Quick review of the day: the market is still leaning hard on technology leadership. That is not automatically bad. Strong leadership can persist longer than people think. But when the rubber band gets this stretched, you stop pretending it is business as usual.

DataTrek flagged the chart below: XLK’s 100-day trailing relative return versus the S&P 500 is now around +26.7 percentage points. That is above their 3-standard-deviation line and one of the more extreme tech leadership readings since 1999.

The only bigger spike on this chart was March 2000 at +42.3 points. No, that does not mean tomorrow is March 2000. Markets are not lazy enough to repeat on command. But it does mean tech is doing a massive amount of the index’s heavy lifting.

That matters for options traders because concentration cuts both ways. When leadership is narrow, albeit not as much as 2 weeks ago, premium can look friendly right up until one crowded trade starts moving against everyone at the same time.

Today’s market wrap added the missing piece: this was not just a “tech is extended” day. It was a rates day. Warsh’s first Fed decision landed hawkish, with the market hearing the renewed focus on price stability loud and clear. Hawkish isn't super surprising, but it was not what the market wanted to hear nonetheless — it means a higher likelihood that we could be looking at a rate hike this year. Remember when cuts were a foregone conclusion, including by yours truly? Iran and the AI buildout happened.

That is the more important read-through for tomorrow. Concentrated tech leadership can keep the index levitated, but if rates start leaning on duration again, the same crowded leadership can turn from support into air pocket. Add triple/quad witching into the mix and you have the kind of tape where round numbers become magnets, then trap doors.

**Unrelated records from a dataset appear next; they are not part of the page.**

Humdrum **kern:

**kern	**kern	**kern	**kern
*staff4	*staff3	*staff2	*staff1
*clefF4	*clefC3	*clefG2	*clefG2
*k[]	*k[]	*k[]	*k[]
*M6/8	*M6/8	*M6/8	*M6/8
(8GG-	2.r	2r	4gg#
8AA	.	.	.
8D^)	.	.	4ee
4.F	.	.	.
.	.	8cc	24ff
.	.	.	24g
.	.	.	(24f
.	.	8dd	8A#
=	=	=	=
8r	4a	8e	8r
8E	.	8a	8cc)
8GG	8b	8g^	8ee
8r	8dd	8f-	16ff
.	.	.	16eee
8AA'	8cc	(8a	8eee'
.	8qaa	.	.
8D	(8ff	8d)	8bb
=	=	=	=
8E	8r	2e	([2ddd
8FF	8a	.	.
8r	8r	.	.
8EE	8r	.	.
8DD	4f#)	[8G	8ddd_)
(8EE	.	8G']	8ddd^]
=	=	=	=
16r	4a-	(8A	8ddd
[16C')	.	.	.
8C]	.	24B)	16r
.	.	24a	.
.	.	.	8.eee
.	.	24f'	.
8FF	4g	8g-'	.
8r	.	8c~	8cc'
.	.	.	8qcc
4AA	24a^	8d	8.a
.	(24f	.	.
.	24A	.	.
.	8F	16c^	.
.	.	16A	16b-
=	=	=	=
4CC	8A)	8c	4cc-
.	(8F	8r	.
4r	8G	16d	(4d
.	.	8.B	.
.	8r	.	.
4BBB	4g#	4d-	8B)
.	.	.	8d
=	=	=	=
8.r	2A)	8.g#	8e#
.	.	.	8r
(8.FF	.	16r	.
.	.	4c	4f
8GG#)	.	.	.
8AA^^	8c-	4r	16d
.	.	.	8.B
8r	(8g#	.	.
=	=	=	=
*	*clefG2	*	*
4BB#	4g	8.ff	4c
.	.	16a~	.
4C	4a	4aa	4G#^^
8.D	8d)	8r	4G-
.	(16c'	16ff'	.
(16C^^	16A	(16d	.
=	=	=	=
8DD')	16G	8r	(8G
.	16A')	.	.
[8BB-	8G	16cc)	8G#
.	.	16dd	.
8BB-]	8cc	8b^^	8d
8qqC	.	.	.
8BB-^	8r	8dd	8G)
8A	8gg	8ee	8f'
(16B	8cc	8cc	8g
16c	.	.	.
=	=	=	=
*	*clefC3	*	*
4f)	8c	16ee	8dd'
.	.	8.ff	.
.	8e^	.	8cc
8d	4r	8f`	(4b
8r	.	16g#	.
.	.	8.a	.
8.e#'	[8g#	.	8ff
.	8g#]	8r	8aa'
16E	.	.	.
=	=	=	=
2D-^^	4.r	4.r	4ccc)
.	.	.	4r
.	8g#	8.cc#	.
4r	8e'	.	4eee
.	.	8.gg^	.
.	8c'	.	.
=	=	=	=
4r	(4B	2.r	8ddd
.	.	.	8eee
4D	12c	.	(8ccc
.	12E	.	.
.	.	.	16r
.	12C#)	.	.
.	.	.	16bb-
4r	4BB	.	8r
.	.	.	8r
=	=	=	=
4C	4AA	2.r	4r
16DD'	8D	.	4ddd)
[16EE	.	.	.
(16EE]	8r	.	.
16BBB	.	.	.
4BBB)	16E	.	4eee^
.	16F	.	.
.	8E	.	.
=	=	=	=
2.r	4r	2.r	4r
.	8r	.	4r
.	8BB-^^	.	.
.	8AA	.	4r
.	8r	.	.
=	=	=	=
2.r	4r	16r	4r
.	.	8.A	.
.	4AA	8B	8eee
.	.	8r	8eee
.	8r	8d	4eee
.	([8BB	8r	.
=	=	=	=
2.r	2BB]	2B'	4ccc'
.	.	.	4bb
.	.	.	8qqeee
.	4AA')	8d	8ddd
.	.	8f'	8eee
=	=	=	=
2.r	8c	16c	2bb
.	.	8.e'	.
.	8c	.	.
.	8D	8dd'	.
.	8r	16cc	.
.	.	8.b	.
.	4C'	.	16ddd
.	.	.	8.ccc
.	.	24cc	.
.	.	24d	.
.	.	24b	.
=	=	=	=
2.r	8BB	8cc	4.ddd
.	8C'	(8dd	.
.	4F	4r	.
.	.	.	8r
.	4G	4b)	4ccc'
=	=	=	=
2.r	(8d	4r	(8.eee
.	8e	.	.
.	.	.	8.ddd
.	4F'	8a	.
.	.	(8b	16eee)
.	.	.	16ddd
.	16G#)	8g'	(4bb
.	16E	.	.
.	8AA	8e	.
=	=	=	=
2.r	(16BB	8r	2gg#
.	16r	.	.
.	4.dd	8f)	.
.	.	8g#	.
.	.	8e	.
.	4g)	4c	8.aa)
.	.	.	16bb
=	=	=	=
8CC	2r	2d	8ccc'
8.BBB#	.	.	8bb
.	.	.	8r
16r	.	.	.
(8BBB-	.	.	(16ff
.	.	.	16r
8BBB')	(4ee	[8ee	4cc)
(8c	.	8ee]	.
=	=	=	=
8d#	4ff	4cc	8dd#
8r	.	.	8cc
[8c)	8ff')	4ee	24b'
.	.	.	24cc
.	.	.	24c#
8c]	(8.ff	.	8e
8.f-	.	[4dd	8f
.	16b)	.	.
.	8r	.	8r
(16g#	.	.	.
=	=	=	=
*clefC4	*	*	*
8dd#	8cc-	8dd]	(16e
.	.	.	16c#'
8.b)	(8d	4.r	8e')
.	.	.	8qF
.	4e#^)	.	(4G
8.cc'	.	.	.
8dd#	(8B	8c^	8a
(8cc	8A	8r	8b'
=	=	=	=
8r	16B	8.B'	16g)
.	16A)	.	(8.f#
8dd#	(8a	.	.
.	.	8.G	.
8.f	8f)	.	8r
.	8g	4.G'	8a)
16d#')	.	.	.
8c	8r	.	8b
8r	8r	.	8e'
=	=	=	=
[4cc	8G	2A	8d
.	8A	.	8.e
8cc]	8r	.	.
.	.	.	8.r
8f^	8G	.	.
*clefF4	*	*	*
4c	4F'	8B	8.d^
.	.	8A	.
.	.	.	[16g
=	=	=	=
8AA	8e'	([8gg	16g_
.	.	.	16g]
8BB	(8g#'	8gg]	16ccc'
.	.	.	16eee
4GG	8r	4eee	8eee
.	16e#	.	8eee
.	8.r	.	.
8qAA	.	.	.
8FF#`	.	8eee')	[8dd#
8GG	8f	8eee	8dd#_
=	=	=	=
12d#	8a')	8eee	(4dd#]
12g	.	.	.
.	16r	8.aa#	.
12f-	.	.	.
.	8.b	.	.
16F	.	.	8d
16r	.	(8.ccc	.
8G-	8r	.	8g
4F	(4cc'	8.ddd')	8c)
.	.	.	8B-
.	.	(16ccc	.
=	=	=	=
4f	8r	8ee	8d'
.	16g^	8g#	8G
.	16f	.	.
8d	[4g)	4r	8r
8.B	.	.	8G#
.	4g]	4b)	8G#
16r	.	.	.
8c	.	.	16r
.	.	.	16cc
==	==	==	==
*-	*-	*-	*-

One more thing I am watching: open-source models keep getting better. At some point, that starts to challenge the clean “model maker wins everything” formula. I am seriously starting to wonder what happens to OpenAI-style economics if the market keeps racing toward cheaper and cheaper compute.

To be clear, that is not bearish on AI. It may be bearish on the simplistic version of the AI trade. If model capability commoditizes and compute costs fall, the value may keep spreading outward — into infrastructure, power, industrials, financials, energy, cooling, capital equipment, and the companies that use AI to widen margins.

That is more fuel for the broadening trade. Look at industrials and financials today: both acted like they are trying to break out, not roll over. That is exactly the kind of market behavior I want to see if leadership is expanding beyond the usual narrow tech complex.

So the playbook is simple:

  • Respect the trend. Tech leadership is still leadership.

  • Respect the stretch. A 3-standard-deviation move is not where you start getting heroic with size.

  • Watch rates first. If front-end yields and the dollar keep rising, tech leadership gets harder to trust intraday.

  • Watch the broadening. Industrials and financials breaking out would say this is not just a one-lane AI trade anymore. I did pick up some low Delta QQQ puts today...haven't done that in some time.

  • Let the Stability Gauge do its job. Green means participate. Yellow means tighten up. Red means stop being the Thanksgiving turkey.

Trade smart, stay hedged.Hans

The Chart

Hans’s Take

This is not a “sell everything” chart. It is a “stop pretending concentration risk is invisible — and stop assuming AI value only accrues to model makers” chart.